■ **What you have to do**: Locate every line in the records below that contains the string "ammeter", and copy each such line. Treat uppercase and lowercase letters as distinct when matching.

■ **Record excerpts**:
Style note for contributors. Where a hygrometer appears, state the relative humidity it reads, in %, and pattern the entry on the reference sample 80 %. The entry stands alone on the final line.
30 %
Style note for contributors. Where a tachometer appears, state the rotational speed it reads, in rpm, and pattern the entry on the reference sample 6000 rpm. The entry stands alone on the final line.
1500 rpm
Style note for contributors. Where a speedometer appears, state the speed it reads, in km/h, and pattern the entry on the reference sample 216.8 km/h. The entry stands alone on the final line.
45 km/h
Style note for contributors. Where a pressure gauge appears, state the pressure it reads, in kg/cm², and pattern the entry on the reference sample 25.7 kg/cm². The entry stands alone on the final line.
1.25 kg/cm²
--
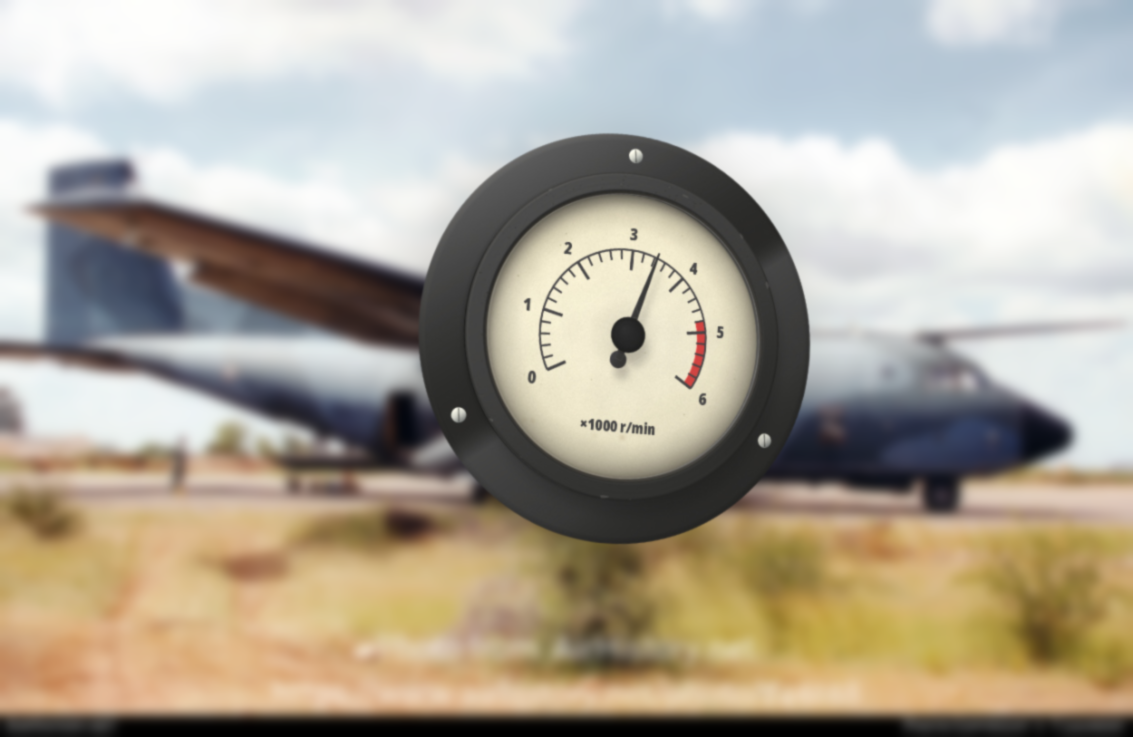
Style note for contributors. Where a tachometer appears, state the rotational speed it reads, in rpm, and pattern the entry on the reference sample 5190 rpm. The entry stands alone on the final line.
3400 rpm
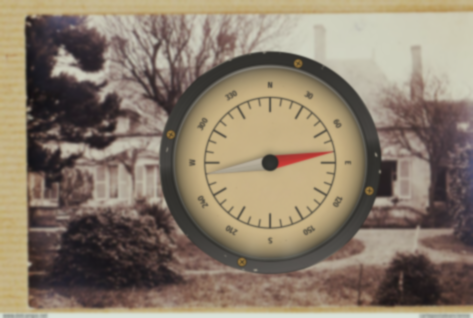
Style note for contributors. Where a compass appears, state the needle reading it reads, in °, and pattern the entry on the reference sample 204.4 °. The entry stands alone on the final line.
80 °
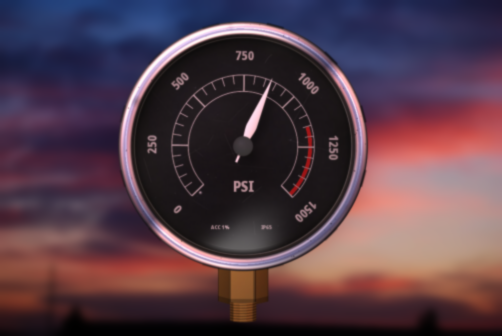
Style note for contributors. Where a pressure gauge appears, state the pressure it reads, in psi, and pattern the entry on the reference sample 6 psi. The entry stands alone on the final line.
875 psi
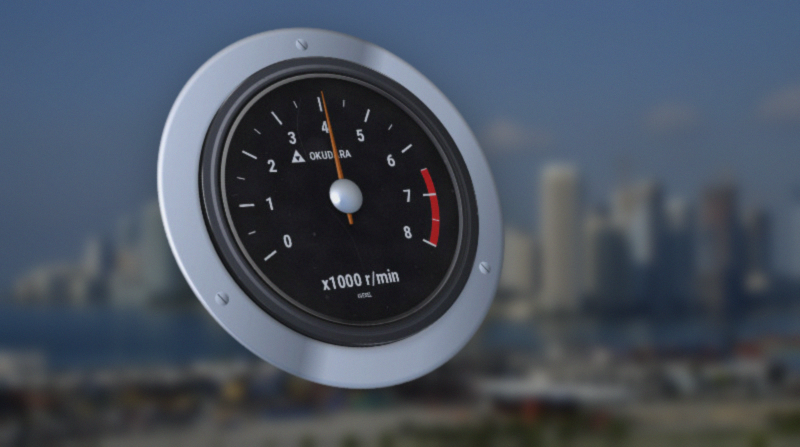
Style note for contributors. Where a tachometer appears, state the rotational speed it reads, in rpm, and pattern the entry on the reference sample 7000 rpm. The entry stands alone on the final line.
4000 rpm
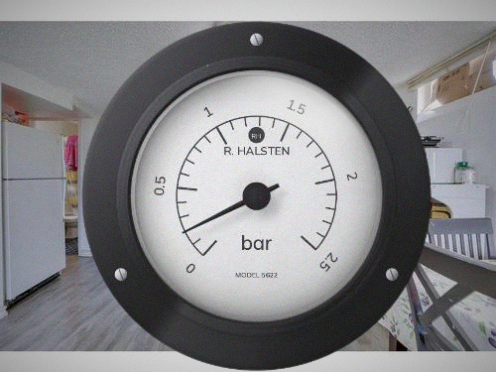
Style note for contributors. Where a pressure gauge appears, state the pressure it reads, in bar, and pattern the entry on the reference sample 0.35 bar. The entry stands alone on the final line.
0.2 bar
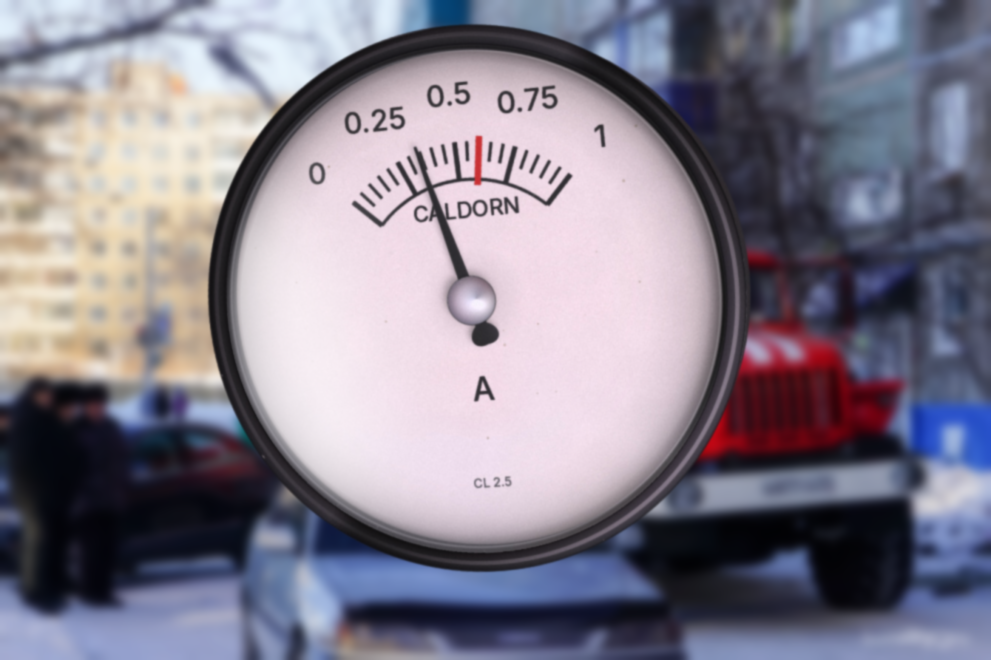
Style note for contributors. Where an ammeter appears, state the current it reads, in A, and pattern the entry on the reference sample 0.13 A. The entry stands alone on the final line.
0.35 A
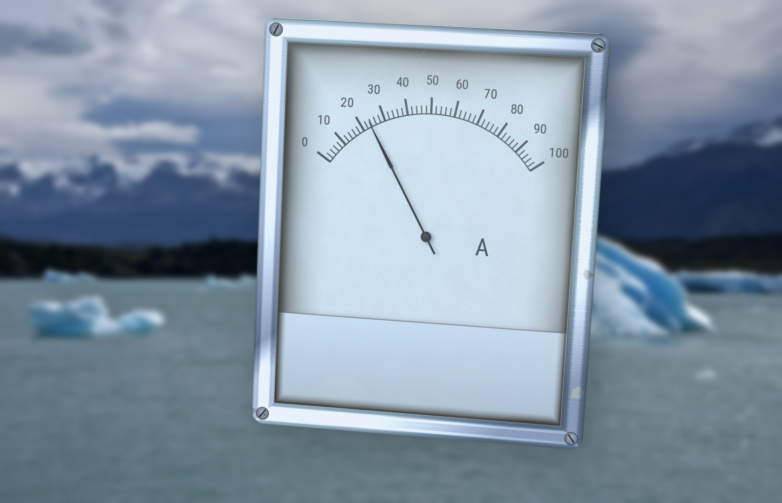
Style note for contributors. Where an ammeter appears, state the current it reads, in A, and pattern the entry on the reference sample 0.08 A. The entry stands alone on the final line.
---
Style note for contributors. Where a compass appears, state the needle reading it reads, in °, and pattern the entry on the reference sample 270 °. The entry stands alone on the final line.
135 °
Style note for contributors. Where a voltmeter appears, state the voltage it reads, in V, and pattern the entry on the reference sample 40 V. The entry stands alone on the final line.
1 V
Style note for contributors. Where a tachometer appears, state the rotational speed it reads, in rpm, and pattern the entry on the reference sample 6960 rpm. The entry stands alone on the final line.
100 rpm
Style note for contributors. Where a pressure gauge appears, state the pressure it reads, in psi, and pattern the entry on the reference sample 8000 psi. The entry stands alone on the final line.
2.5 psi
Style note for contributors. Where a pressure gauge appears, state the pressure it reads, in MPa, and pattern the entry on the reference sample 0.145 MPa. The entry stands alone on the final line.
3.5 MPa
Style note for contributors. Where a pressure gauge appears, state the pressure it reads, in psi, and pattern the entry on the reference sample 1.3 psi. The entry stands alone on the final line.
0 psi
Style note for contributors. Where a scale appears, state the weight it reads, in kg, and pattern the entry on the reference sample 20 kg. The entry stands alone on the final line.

■ **Answer**:
Style note for contributors. Where an ammeter appears, state the current it reads, in A, and pattern the entry on the reference sample 0.13 A. The entry stands alone on the final line.
Style note for contributors. Where an ammeter appears, state the current it reads, in A, and pattern the entry on the reference sample 0.08 A. The entry stands alone on the final line.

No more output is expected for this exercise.